Within the entries below, the lines from the one with "After clicking the" through the one with "Code Development: Writing" are to be set down exactly, both ends kept.

[Plain-text document sources]
=====
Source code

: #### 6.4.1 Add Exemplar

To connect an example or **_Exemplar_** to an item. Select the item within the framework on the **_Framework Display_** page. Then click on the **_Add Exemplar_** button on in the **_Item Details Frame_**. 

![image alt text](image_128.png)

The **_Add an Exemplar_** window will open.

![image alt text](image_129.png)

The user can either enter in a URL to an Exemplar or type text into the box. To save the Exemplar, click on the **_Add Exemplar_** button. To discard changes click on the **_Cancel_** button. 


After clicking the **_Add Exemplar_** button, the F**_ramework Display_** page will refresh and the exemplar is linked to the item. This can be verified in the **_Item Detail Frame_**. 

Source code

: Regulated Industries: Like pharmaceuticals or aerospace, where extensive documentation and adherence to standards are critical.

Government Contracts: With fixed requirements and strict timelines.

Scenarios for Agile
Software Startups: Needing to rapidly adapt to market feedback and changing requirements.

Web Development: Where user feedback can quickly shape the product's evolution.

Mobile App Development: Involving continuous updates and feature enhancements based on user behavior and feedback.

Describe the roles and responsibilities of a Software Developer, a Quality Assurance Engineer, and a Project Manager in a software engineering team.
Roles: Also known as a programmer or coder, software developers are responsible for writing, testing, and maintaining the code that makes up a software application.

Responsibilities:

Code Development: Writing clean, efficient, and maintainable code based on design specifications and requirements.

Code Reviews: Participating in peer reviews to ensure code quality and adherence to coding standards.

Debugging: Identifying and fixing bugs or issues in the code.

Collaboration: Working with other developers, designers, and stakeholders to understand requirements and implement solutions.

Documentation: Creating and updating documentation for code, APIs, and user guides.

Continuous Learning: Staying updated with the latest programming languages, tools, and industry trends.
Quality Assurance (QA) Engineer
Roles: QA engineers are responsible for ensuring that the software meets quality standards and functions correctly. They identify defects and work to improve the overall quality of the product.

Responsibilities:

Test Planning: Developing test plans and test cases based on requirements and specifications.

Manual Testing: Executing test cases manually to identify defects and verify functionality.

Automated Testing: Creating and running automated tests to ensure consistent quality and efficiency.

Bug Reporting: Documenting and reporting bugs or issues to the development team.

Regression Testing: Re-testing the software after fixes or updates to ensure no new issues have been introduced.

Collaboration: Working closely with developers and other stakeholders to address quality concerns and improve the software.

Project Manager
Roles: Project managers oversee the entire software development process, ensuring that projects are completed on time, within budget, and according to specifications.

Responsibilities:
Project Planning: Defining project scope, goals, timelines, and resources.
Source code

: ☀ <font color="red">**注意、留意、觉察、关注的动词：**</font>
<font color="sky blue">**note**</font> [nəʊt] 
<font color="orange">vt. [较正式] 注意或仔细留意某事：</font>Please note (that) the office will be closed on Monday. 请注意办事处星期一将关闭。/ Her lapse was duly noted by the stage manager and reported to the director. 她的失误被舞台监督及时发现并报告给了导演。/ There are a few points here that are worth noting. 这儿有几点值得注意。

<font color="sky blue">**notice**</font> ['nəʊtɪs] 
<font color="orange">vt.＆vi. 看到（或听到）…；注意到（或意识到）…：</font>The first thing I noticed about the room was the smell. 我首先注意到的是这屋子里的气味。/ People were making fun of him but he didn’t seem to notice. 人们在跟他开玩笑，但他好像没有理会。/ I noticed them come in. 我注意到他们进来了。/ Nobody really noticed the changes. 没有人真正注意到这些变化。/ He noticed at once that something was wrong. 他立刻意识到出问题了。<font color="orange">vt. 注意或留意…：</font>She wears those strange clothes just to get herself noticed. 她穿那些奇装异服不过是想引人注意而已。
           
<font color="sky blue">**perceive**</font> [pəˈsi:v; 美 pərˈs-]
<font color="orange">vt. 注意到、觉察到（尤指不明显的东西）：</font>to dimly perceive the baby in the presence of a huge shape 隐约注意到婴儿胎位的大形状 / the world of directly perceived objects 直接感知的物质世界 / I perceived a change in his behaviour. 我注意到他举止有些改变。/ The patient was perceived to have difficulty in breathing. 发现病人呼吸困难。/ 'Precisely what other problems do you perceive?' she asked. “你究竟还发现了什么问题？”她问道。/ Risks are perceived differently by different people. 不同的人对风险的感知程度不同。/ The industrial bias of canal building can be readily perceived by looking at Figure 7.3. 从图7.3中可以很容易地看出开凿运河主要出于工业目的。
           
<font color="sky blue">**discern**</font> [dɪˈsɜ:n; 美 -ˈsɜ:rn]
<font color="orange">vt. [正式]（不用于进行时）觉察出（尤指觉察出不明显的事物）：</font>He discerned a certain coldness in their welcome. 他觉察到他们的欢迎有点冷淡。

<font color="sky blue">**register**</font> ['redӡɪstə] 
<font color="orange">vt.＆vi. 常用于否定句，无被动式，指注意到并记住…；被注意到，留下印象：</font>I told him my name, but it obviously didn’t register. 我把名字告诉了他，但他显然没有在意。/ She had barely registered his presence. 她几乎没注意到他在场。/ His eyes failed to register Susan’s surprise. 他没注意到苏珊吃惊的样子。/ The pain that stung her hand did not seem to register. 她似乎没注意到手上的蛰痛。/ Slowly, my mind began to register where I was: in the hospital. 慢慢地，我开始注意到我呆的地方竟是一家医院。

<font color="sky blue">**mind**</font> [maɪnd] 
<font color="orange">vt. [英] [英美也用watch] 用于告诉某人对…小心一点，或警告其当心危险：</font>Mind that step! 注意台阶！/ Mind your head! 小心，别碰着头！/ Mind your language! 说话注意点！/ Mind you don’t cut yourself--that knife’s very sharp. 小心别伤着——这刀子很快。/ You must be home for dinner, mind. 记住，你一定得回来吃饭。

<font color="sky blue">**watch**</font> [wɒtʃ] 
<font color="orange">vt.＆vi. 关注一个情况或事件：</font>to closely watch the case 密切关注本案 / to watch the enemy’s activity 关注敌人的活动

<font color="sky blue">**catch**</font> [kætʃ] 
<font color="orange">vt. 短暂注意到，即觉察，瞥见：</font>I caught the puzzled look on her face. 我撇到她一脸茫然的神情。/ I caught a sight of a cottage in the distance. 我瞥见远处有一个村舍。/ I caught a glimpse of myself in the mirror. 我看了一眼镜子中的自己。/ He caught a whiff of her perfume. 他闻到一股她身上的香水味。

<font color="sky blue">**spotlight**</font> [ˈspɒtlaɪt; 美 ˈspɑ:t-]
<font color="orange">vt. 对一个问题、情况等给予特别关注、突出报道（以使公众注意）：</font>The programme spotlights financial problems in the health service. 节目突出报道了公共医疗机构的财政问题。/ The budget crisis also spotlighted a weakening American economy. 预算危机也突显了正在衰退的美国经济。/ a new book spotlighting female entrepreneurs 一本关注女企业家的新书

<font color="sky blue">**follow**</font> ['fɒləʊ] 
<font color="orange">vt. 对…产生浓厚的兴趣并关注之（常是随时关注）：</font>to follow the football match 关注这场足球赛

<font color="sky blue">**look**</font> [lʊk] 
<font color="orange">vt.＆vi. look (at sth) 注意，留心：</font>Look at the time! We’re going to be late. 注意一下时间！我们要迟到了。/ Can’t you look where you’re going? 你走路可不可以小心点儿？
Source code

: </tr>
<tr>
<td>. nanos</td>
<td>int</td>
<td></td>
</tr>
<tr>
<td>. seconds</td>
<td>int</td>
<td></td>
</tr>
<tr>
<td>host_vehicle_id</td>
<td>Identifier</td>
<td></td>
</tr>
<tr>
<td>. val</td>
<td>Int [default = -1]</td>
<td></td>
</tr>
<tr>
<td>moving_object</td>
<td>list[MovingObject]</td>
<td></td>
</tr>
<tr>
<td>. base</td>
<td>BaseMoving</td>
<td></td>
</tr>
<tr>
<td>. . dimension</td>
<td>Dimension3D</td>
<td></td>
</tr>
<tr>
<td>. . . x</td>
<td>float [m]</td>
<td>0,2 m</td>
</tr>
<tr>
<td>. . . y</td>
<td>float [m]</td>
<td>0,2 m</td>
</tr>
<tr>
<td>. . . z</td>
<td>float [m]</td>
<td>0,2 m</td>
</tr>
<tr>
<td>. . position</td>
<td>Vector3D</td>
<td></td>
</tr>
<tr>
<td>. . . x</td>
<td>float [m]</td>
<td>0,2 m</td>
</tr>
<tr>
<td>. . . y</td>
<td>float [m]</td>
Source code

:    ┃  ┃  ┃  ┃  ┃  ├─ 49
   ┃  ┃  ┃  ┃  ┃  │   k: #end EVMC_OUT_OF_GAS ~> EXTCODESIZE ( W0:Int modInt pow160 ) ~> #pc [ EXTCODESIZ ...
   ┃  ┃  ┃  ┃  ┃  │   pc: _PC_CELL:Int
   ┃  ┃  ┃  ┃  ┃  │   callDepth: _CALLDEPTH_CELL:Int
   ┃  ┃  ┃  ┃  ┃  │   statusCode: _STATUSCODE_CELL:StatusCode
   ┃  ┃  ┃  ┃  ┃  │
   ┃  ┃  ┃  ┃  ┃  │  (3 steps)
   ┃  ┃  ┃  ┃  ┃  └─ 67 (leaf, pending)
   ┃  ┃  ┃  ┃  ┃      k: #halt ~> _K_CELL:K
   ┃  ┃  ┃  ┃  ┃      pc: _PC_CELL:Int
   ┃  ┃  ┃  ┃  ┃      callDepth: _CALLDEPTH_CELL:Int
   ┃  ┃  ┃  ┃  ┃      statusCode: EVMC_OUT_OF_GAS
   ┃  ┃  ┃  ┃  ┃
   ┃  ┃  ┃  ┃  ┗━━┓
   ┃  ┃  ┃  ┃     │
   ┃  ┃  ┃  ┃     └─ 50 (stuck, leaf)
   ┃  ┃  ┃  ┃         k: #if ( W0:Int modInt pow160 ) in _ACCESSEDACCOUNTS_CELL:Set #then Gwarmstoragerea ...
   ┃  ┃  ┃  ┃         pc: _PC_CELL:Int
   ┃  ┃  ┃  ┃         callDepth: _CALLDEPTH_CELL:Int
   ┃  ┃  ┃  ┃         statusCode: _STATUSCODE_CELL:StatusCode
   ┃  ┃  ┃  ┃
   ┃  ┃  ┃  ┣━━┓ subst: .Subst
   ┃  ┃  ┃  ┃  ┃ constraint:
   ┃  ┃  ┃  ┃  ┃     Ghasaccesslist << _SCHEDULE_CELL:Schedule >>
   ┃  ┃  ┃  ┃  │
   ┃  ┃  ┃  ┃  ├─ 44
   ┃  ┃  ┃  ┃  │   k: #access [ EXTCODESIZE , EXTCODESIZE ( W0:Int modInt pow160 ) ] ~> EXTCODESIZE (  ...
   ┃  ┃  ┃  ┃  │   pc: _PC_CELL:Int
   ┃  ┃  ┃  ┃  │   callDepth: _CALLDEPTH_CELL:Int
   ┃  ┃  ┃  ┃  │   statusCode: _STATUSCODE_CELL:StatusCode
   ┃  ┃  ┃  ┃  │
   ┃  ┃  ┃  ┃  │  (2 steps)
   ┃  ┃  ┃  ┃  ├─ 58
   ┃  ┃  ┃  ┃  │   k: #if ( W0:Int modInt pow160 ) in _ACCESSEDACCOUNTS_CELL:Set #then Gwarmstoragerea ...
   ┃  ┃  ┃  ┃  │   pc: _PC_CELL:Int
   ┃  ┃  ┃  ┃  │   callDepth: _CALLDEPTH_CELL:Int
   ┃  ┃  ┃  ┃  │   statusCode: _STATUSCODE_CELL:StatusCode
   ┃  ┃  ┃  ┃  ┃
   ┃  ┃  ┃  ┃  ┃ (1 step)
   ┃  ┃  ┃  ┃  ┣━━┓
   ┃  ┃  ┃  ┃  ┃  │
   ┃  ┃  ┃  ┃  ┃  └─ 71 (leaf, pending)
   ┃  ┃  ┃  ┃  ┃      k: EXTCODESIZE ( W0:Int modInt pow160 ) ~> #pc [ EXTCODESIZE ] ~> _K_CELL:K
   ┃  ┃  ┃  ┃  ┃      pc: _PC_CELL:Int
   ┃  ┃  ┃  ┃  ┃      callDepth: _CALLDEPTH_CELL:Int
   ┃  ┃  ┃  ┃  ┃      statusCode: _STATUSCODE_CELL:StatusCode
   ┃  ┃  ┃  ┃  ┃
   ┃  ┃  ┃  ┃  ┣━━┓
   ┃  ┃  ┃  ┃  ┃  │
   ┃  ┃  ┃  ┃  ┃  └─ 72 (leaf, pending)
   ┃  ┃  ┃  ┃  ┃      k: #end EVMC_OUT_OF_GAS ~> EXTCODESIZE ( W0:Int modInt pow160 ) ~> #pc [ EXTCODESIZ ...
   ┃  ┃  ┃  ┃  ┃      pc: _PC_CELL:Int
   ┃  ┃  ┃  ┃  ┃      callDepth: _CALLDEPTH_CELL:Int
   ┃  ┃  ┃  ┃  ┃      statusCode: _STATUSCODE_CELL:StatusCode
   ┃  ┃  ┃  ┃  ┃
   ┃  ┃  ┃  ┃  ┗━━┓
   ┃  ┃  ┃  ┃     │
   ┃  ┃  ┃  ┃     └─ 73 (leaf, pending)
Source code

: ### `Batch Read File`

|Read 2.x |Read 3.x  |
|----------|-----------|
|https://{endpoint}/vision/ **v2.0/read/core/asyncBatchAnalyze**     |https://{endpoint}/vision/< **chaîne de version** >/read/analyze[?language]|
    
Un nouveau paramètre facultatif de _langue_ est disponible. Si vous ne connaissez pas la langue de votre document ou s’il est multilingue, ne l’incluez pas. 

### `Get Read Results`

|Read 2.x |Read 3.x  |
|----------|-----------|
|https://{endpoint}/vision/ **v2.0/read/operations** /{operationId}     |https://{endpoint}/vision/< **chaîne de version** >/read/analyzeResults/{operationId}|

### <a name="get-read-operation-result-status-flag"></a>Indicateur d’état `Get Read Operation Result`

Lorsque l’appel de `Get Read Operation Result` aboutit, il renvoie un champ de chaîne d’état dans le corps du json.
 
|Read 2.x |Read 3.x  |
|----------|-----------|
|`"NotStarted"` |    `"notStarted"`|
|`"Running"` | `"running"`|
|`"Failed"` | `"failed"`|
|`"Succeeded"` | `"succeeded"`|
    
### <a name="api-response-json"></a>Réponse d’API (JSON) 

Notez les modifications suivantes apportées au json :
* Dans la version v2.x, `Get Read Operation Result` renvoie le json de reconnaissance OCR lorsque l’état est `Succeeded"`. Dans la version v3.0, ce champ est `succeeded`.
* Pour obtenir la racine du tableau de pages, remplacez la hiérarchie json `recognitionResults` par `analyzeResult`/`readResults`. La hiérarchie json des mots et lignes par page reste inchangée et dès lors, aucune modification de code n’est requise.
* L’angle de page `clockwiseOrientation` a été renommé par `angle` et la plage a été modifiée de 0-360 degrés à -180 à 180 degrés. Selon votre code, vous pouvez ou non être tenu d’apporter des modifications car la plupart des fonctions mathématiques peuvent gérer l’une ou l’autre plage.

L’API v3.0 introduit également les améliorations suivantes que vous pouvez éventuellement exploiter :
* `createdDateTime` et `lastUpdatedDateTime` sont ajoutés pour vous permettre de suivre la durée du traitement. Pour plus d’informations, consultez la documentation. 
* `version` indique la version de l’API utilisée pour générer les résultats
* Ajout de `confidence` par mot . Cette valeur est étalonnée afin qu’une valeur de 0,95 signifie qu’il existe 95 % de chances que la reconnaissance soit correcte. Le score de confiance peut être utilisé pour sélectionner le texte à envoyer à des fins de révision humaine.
=====
■ Answer:
After clicking the **_Add Exemplar_** button, the F**_ramework Display_** page will refresh and the exemplar is linked to the item. This can be verified in the **_Item Detail Frame_**. 

Source code

: Regulated Industries: Like pharmaceuticals or aerospace, where extensive documentation and adherence to standards are critical.

Government Contracts: With fixed requirements and strict timelines.

Scenarios for Agile
Software Startups: Needing to rapidly adapt to market feedback and changing requirements.

Web Development: Where user feedback can quickly shape the product's evolution.

Mobile App Development: Involving continuous updates and feature enhancements based on user behavior and feedback.

Describe the roles and responsibilities of a Software Developer, a Quality Assurance Engineer, and a Project Manager in a software engineering team.
Roles: Also known as a programmer or coder, software developers are responsible for writing, testing, and maintaining the code that makes up a software application.

Responsibilities:

Code Development: Writing clean, efficient, and maintainable code based on design specifications and requirements.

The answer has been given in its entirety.